– Written by Aloy Ejimakor –
In the interest of full disclosure, let me say from the outset that this piece is nonpartisan. It is, instead, an apolitical academic exercise, primarily intended as a simple legal treatise, without being personal, on the legalities of tenure of Prof Attahiru Jega as INEC Chairman. Having said that, let me then give reasons why Jega’s tenure legally or actually comes to end on March 24, 2015, instead of the presumptive June 24, 2015.
Jega was appointed by President Jonathan on June 8, 2010, and confirmed by the Senate on June 24, 2010. Under the law, his tenure runs for five years. Mathematically, therefore his tenure ‘exactly’ ends on June 24, 2015, counting from the date of Senate confirmation.
But accordingly to extant rules and our time-honored conventions, his tenure ‘actually’ comes to an end on March 24 because he is required, without more, to compulsorily proceed on terminal leave three months to the mathematical end of his tenure. And this is being very generous because, if you go by the ‘doctrine of relation back’, a strong case can be made that his terminal leave shall commence on March 8 (the date he was appointed), instead of March 24 (the date he was confirmed).
For those who might argue otherwise, there are legions of precedents, including, most notably, that of Jega’s predecessor, Prof Maurice Iwu. Iwu’s tenure was due to expire on June 13, 2010. However, on April 28, 2010, then acting President Jonathan, ordered Iwu to proceed on terminal leave. That Iwu’s own terminal leave was less than three months to his mathematical five years was probably a matter of expediency of that turbulent era and presidential grace, to boot.
In recent times, we have seen other equally constitutionally-tenured public servants proceed on terminal leave before the exact date of expiration of their tenure. Here are few examples. Former IGP Abubakar’s tenure was due to end on July 30, 2014 but he proceeded or was sent on terminal leave on May 12, 2014. Former Chief Justice of the Federation, Justice Dahiru Musdapher voluntarily proceeded on terminal leave three months before the constitutional or mathematical end of his tenure. Ditto for former PCA, Justice Salami, even though his own was somewhat exceptional because he was on suspension when his terminal leave clock began to tick. I might add that Salami fought his for its exceptional equities but still lost. Jega has no such equities.
To underscore that there are no exceptions, the Federal Government, in a well-received circular issued by the former Head of Service, Alhaji Isa Bello Sali, had “called on those affected to comply with immediate effect by observing the three months terminal leave as provided for in the extant Rules”. Unarguably, those affected included, without exceptions, all public servants that have constitutional or legal tenure, either based on fixed tenure-track, as in the case of Iwu, Jega, etc; or straight retirement based on 35 years service (the IGP) or age (Justice Musdapher).
According to the circular, which is captioned ‘Three Months Pre-Retirement/Terminal Leave’, the government stated that “It has been observed that the mandatory notice of retirement for officers who are due to retire is not being observed as provided for in the extant rules.
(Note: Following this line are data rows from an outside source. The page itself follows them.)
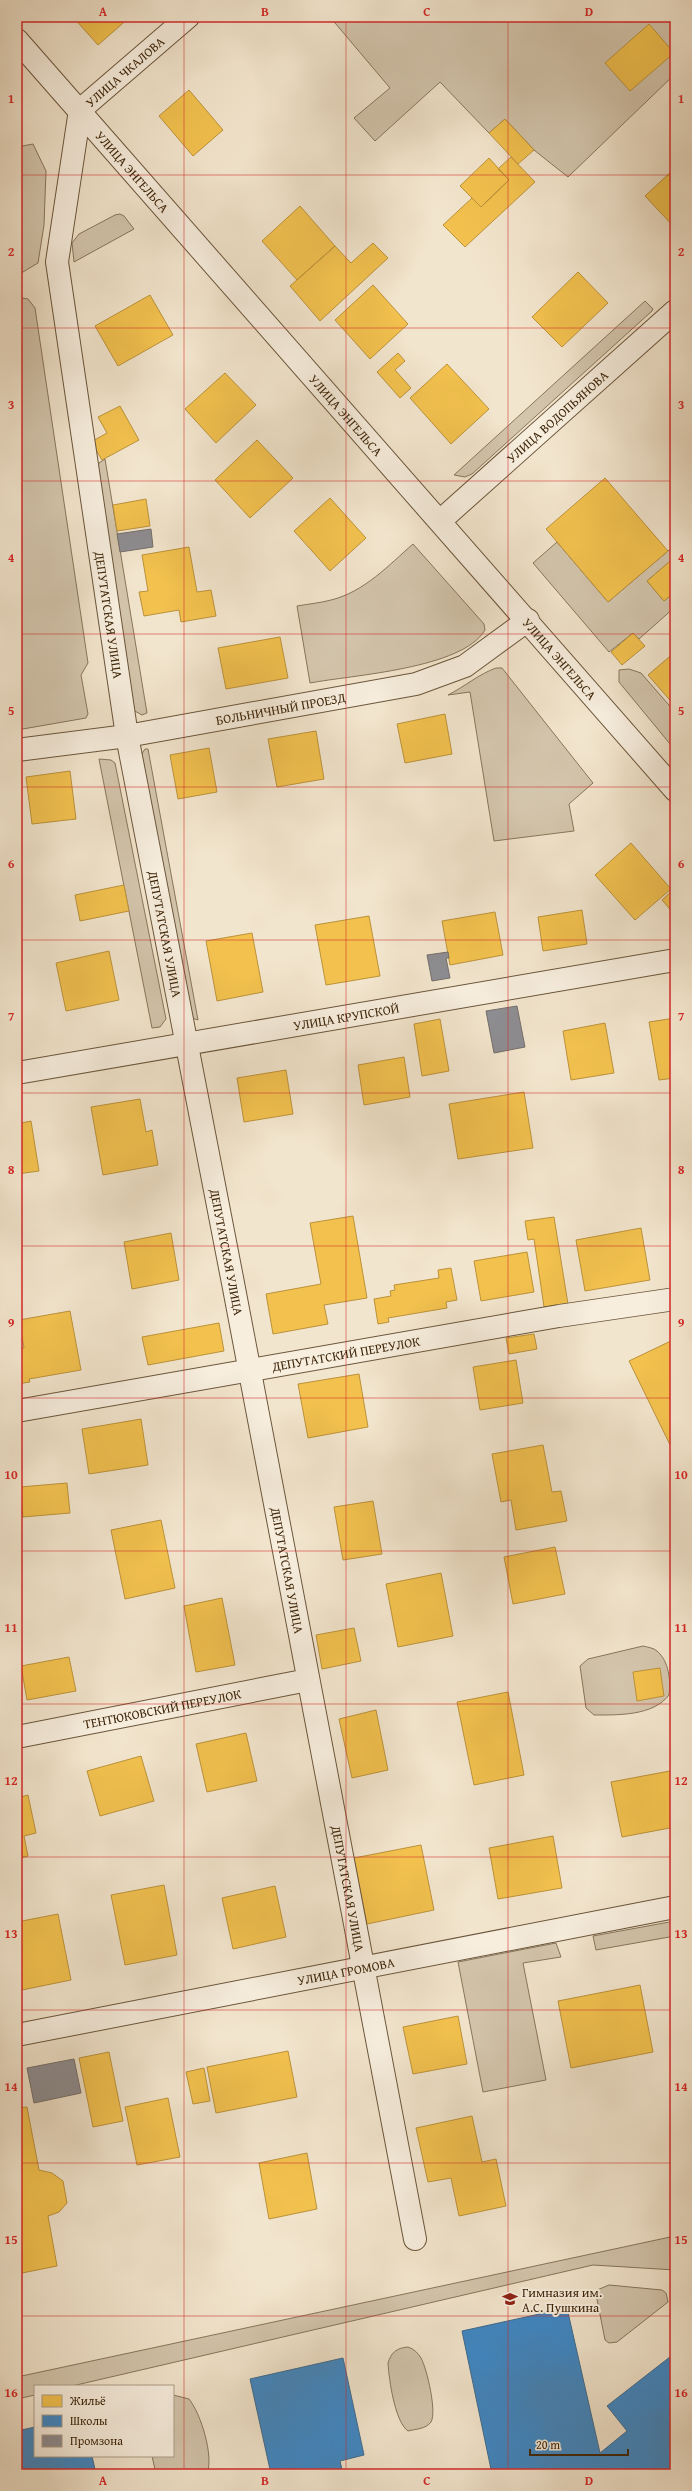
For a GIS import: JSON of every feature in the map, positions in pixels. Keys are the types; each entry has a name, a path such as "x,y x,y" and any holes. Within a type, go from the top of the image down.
{"street":[{"name":"УЛИЦА ЧКАЛОВА","path":"80,110 188,17"},
{"name":"УЛИЦА ЭНГЕЛЬСА","path":"17,40 528,620 675,790"},
{"name":"ДЕПУТАТСКАЯ УЛИЦА","path":"80,110 57,262 127,736 415,2239"},
{"name":"УЛИЦА ВОДОПЬЯНОВА","path":"440,521 675,311"},
{"name":"БОЛЬНИЧНЫЙ ПРОЕЗД","path":"17,750 127,736 421,683 465,666 528,620"},
{"name":"УЛИЦА КРУПСКОЙ","path":"17,1073 675,960"},
{"name":"ДЕПУТАТСКИЙ ПЕРЕУЛОК","path":"17,1411 559,1316 675,1299"},
{"name":"ТЕНТЮКОВСКИЙ ПЕРЕУЛОК","path":"17,1737 308,1680"},
{"name":"УЛИЦА ГРОМОВА","path":"17,2035 675,1907"}],"shaded area":[{"path":"330,17 675,17 675,74 568,177 534,150 505,119 489,133 440,82 375,141 354,118 390,88"},
{"path":"33,144 46,171 44,225 38,263 23,272 17,272 17,147"},
{"path":"120,214 124,216 134,229 74,262 72,243 79,234 115,215"},
{"path":"17,297 28,299 35,308 88,663 81,675 88,714 86,718 17,730"},
{"path":"645,301 653,309 652,311 472,474 465,477 454,475"},
{"path":"105,459 147,713 142,715 133,710 97,467 99,463"},
{"path":"557,542 608,602 675,545 675,557 647,581 664,601 675,592 675,607 639,639 633,633 609,652 533,563"},
{"path":"413,544 484,624 485,630 473,643 454,654 431,662 378,673 310,683 297,606 331,600 354,591 375,577"},
{"path":"496,668 502,668 593,783 569,804 574,831 494,841 470,692 448,695"},
{"path":"629,669 641,673 675,712 675,750 619,682 619,670"},
{"path":"145,749 148,749 198,1020 192,1018 141,755"},
{"path":"99,759 111,760 115,763 166,1019 160,1027 152,1028"},
{"path":"643,1646 656,1650 664,1660 667,1666 670,1684 669,1695 662,1702 645,1711 614,1715 594,1715 586,1708 580,1666 588,1659"},
{"path":"675,1921 675,1936 596,1950 593,1936"},
{"path":"556,1943 561,1957 523,1963 546,2080 483,2092 458,1962"},
{"path":"675,2236 675,2270 593,2265 76,2385 34,2385 34,2395 17,2399 17,2377"},
{"path":"609,2285 662,2290 666,2293 668,2302 617,2342 609,2343 605,2340 596,2294 597,2290"},
{"path":"408,2347 417,2353 423,2363 432,2400 433,2417 431,2422 426,2426 408,2431 403,2426 396,2410 391,2390 388,2363 391,2356 395,2352"},
{"path":"174,2395 189,2399 198,2415 208,2446 209,2466 207,2474 156,2474 152,2457 174,2457"}],"building: Жильё":[{"path":"73,17 130,17 98,45"},
{"path":"649,24 674,53 630,91 605,63"},
{"path":"189,90 223,130 193,156 159,116"},
{"path":"505,119 534,150 518,164 489,133"},
{"path":"511,157 535,182 465,247 443,225 472,198 481,207 509,180 498,169"},
{"path":"489,158 509,180 481,207 460,186"},
{"path":"675,168 675,228 645,196"},
{"path":"300,206 335,246 297,280 262,241"},
{"path":"373,243 388,258 320,321 290,286 335,246 351,263"},
{"path":"578,272 608,303 562,347 532,317"},
{"path":"373,285 408,324 370,359 335,320"},
{"path":"150,295 173,335 118,366 95,326"},
{"path":"398,353 405,361 395,370 411,388 400,398 377,372"},
{"path":"447,364 489,409 451,444 410,398"},
{"path":"225,373 256,405 216,443 185,409"},
{"path":"120,406 139,440 102,460 91,442 107,433 98,417"},
{"path":"257,440 293,478 250,518 215,480"},
{"path":"605,478 668,551 608,602 546,529"},
{"path":"330,498 366,538 330,571 294,531"},
{"path":"146,499 150,526 117,531 113,505"},
{"path":"189,547 197,592 211,590 216,616 181,622 179,610 144,616 139,592 148,591 142,555"},
{"path":"675,557 675,592 664,601 647,581"},
{"path":"633,633 645,646 622,665 611,652"},
{"path":"280,637 288,678 226,689 218,648"},
{"path":"675,652 675,706 648,675"},
{"path":"445,714 452,754 405,763 397,724"},
{"path":"316,731 324,779 277,787 268,739"},
{"path":"209,748 217,792 178,799 170,755"},
{"path":"70,771 76,819 32,824 26,777"},
{"path":"631,843 671,889 635,920 595,875"},
{"path":"124,885 129,911 80,921 75,895"},
{"path":"675,888 675,915 662,900"},
{"path":"582,910 587,944 543,951 538,917"},
{"path":"495,912 503,955 450,965 442,921"},
{"path":"369,916 380,976 326,985 315,925"},
{"path":"252,933 263,992 217,1001 206,941"},
{"path":"109,951 119,1000 66,1011 56,963"},
{"path":"675,1018 675,1078 659,1080 649,1022"},
{"path":"440,1019 449,1071 422,1076 414,1024"},
{"path":"605,1023 614,1073 571,1080 563,1031"},
{"path":"404,1057 410,1097 364,1105 358,1065"},
{"path":"286,1070 293,1114 244,1122 237,1078"},
{"path":"524,1092 533,1148 458,1159 449,1104"},
{"path":"140,1099 146,1132 152,1130 158,1165 103,1175 91,1107"},
{"path":"31,1121 39,1171 17,1174 17,1124"},
{"path":"353,1216 367,1298 324,1305 328,1324 273,1334 266,1294 321,1284 310,1223"},
{"path":"554,1217 568,1304 544,1307 534,1239 528,1240 525,1221"},
{"path":"641,1228 650,1280 585,1291 576,1240"},
{"path":"171,1233 179,1280 132,1289 124,1242"},
{"path":"527,1252 534,1292 481,1301 474,1261"},
{"path":"451,1268 457,1300 446,1302 447,1308 388,1318 389,1322 378,1324 374,1299 391,1296 390,1291 395,1290 394,1285 439,1278 438,1270"},
{"path":"70,1311 81,1370 29,1379 30,1382 17,1384 17,1349 24,1348 19,1320"},
{"path":"219,1323 224,1351 148,1365 142,1337"},
{"path":"534,1334 537,1349 509,1354 506,1338"},
{"path":"675,1339 675,1455 629,1361"},
{"path":"516,1360 523,1403 480,1410 473,1367"},
{"path":"359,1374 368,1427 308,1438 298,1384"},
{"path":"141,1419 148,1465 89,1474 82,1429"},
{"path":"543,1445 552,1492 561,1491 567,1521 516,1530 511,1500 501,1502 492,1454"},
{"path":"67,1483 70,1513 23,1517 20,1487"},
{"path":"373,1501 382,1554 343,1560 334,1507"},
{"path":"161,1520 175,1588 125,1599 111,1530"},
{"path":"555,1547 565,1594 513,1604 504,1557"},
{"path":"441,1573 453,1636 398,1647 386,1584"},
{"path":"222,1598 235,1665 196,1672 184,1606"},
{"path":"354,1628 361,1661 322,1669 316,1635"},
{"path":"69,1657 76,1691 27,1700 21,1666"},
{"path":"660,1668 664,1696 637,1701 633,1672"},
{"path":"508,1692 524,1775 474,1785 457,1702"},
{"path":"376,1710 388,1770 352,1778 339,1719"},
{"path":"246,1733 257,1781 207,1792 196,1744"},
{"path":"141,1756 154,1801 100,1816 87,1771"},
{"path":"675,1770 675,1827 622,1837 611,1782"},
{"path":"28,1795 36,1833 24,1836 28,1856 17,1859 17,1798"},
{"path":"553,1836 562,1888 498,1899 489,1848"},
{"path":"421,1845 434,1910 367,1924 354,1858"},
{"path":"164,1885 177,1955 125,1965 111,1895"},
{"path":"275,1886 286,1937 233,1949 222,1898"},
{"path":"58,1914 71,1980 17,1991 17,1922"},
{"path":"640,1985 653,2052 571,2068 558,2001"},
{"path":"458,2016 467,2064 413,2074 403,2027"},
{"path":"288,2051 297,2097 216,2113 207,2067"},
{"path":"109,2052 123,2121 93,2127 79,2058"},
{"path":"204,2068 210,2101 193,2104 186,2072"},
{"path":"168,2098 180,2157 137,2165 125,2107"},
{"path":"27,2107 39,2170 52,2173 63,2181 67,2203 59,2212 48,2216 57,2266 17,2274 17,2108"},
{"path":"472,2116 482,2162 496,2159 506,2206 459,2216 451,2178 428,2182 416,2128"},
{"path":"307,2153 317,2209 269,2219 259,2163"}],"building: Школы":[{"path":"567,2308 600,2453 627,2431 607,2406 675,2353 674,2474 661,2474 657,2469 651,2474 492,2474 462,2331"},
{"path":"343,2358 364,2455 340,2461 343,2474 271,2474 250,2379"},
{"path":"34,2427 34,2457 92,2457 96,2474 17,2474 17,2431"}],"building: Промзона":[{"path":"151,529 153,547 120,552 117,534"},
{"path":"448,952 449,958 446,958 450,978 432,981 427,955"},
{"path":"517,1006 525,1047 494,1053 486,1011"},
{"path":"74,2059 81,2093 34,2103 27,2068"}],"place":[{"name":"Гимназия им. А.С. Пушкина","path":"510,2299"}]}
Accordingly, it has become necessary to reiterate the provisions of Public Service Rules (PSR) 100238 which states that officers are required to give three months notice of their retirement from service terminating on the effective date of their retirement”. For avoidance of doubt, the term retirement, in context, applies, mutatis mutandis, to those on fixed tenure like Jega.
The circular was addressed and sent to the Chief of Staff to the President, Chief Justice of the Federation, all Ministers, Secretary to the Government of the Federation, Service Chiefs, the Inspector-General of Police, Chairman Federal Civil Service Commission, the Chairman, Economic and Financial Crimes Commission (EFCC), and the Chairman of Independent National Electoral Commission (INEC). Others are Heads of extra-ministerial departments, the Accountant-General of the Federation, Auditor-General of the Federation, Surveyor-General of the Federation, Directors-General/chief executives of parastatals and agencies.
So, as we can see from above, it is left for Jega to decide between these two options: It is either he voluntarily proceeds on his terminal leave by March 24, 2015, or he may be forced to do so by executive fiat. If, however, he is emboldened to sit tight, he has to know that any extra day he spends in office beyond March 24 is not by any force of law but by the sheer good graces of President Jonathan.